Le Rassemblement national (RN) ne porte pas les éoliennes dans son cœur. Les voitures électriques non plus. Lors du débat organisé sur TF1 mardi entre les représentants des trois blocs politiques du moment, le président du parti d’extrême-droite, Jordan Bardella, s’est à nouveau opposé à l’interdiction des ventes de voitures thermiques neuves fixée dans l’Union européenne en 2035. “On va se retrouver dans une société un peu à la cubaine, où les classes populaires et les classes moyennes ne pourront pas s’acheter des véhicules électriques parce qu’ils sont trop chers”, a justifié le candidat en dressant un improbable parallèle entre la France et l’île des Caraïbes, où le salaire moyen tourne autour d’une trentaine de dollars par mois. Et d’assurer que le futur couperet “désorganise aussi la filière automobile”. “Plusieurs industriels ont évidemment tiré la sonnette d’alarme”, a garanti Jordan Bardella.

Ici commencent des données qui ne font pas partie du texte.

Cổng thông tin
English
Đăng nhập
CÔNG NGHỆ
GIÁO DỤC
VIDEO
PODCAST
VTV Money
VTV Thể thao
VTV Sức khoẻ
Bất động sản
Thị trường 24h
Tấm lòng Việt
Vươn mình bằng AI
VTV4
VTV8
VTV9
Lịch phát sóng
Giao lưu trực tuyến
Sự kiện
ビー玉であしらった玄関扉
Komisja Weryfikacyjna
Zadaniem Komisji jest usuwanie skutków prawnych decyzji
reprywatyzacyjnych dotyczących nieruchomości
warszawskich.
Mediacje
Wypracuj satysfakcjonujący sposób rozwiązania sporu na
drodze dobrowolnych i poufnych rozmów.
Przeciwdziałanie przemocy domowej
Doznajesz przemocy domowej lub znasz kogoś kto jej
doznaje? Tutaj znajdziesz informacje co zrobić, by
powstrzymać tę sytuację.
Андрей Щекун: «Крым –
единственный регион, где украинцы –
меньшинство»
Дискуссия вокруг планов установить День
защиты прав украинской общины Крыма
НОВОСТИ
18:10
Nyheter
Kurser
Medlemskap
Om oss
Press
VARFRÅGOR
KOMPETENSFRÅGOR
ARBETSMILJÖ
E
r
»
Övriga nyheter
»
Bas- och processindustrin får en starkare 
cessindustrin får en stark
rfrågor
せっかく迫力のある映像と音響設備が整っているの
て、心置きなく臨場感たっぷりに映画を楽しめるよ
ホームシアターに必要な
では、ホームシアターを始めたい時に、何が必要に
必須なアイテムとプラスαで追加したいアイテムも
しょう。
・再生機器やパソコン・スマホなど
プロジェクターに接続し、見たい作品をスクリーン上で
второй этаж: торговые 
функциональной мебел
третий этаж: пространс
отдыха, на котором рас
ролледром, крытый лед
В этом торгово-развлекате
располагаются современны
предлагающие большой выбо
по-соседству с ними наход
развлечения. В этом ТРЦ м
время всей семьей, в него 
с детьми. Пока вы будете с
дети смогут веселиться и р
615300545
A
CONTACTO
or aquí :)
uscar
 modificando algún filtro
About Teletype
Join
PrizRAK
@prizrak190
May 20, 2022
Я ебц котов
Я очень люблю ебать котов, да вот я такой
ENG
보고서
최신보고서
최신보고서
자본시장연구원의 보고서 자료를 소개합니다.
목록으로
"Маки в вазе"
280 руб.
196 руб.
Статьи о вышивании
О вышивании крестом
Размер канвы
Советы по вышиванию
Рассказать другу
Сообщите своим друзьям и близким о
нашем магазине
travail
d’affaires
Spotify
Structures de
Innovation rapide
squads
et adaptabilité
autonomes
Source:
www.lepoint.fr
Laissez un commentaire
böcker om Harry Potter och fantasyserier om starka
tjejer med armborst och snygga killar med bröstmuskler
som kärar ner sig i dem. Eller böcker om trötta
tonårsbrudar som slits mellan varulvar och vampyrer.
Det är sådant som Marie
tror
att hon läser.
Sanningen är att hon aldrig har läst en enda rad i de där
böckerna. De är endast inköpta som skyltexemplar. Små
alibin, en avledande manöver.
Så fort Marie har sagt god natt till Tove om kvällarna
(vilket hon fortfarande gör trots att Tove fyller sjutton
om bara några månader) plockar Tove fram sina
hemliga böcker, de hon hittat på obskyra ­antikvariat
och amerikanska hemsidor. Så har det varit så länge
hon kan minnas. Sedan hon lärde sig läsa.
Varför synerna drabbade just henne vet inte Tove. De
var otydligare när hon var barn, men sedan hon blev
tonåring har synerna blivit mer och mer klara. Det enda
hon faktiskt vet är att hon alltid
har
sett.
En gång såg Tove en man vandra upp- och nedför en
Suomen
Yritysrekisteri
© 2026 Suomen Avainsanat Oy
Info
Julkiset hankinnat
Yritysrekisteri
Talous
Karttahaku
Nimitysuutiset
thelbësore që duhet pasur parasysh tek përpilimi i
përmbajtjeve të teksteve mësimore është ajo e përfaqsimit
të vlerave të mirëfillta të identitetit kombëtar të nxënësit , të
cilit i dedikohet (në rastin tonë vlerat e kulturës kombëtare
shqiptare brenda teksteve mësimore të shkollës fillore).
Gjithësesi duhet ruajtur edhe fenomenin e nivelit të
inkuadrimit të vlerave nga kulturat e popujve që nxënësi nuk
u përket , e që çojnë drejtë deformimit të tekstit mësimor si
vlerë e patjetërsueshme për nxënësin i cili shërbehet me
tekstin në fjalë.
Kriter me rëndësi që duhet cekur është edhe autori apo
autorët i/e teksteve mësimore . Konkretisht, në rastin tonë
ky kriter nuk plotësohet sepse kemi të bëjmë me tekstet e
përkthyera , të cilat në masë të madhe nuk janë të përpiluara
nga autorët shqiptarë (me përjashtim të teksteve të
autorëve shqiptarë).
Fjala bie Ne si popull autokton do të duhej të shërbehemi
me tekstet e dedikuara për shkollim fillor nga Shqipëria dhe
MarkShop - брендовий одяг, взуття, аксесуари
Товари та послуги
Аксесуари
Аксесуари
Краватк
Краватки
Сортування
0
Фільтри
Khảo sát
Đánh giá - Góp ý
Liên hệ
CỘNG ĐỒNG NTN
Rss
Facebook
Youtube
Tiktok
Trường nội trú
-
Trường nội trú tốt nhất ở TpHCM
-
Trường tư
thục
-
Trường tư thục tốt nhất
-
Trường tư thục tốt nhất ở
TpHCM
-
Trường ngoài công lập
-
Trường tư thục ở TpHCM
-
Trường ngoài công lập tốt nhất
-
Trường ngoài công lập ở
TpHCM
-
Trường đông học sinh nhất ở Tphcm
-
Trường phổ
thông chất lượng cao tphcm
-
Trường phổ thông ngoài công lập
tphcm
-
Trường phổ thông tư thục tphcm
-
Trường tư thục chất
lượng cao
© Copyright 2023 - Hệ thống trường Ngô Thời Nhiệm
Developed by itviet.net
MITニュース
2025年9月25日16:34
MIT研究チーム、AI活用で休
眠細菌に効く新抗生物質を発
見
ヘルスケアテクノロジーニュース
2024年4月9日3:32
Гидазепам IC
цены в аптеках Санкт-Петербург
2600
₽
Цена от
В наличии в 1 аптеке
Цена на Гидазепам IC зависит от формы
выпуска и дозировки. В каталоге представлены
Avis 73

Son propos rejoint celui d’autres formations européennes, à l’image de la droite allemande qui ne cesse de faire pression pour renoncer à l’échéance de 2035, avec un résultat relatif pour l’heure. Tous misent désormais sur la clause de revoyure prévue en 2026. De quoi remettre en cause la décision européenne visant à réduire les émissions de CO2 du parc automobile ? “La Commission dispose d’un pouvoir d’initiative discrétionnaire pour rouvrir le dossier. Elle aura le dernier mot sur l’activation, ou non, de la clause de revoyure, explique Phuc-Vinh Nguyen, chercheur sur les politiques de l’énergie au sein du Centre énergie de l’Institut Jacques Delors. Mais il n’est pas impossible que certains États membres exercent une forte pression politique pour rouvrir le dossier, surtout si Ursula Von der Leyen est tentée de se rapprocher de la droite, par exemple du groupe ECR animé par Giorgia Meloni, pour sécuriser sa réélection à la tête de l’institution.” Le vote des eurodéputés sur la reconduction d’Ursula Von der Leyen pourrait intervenir le 18 juillet.
Un risque de réactions en chaîne
Le sujet est à haut risque, selon cet expert, d’autant qu’il est susceptible de provoquer des réactions en chaîne. “Revenir sur la fin du véhicule thermique en Europe pourrait avoir un impact sur le rythme de déploiement des bornes de recharge. Cela risque d’affecter par ricochet le règlement qui leur est consacré, tout comme la directive sur les énergies renouvelables qui soutiennent le déploiement de la mobilité électrique”, redoute Phuc-Vinh Nguyen. Des renoncements qui pèseraient lourd sur la décarbonation de l’UE puisque le secteur routier représente un cinquième des émissions de CO2 de la région, et les voitures particulières, plus de 60% de ces rejets. L’industrie n’en sortira pas non plus indemne.
S’il n’a jamais été un franc partisan de la voiture électrique, le patron de Stellantis, Carlos Tavares, s’est par exemple engagé à y consacrer pas moins de 30 milliards d’euros entre 2021 et 2025. Difficile d’envisager un retour en arrière après un tel investissement. A la mi-avril, le dirigeant portugais s’est d’ailleurs montré clair : “Ceux qui défendent le statu quo sont ceux qui n’ont pas de vision. On ne peut pas s’offrir le luxe de l’inaction” a-t-il taclé, appelant à “la stabilité” des règles en Europe. Surtout que la Chine, elle, poursuit sa montée en puissance dans la voiture électrique… Et pourrait bien finir par devenir impossible à rattraper si les constructeurs européens calent en pleine remontée. Reste à voir si ces arguments suffiront à convaincre le RN de remiser sa proposition au placard, allongeant encore la liste de ses projets abandonnés.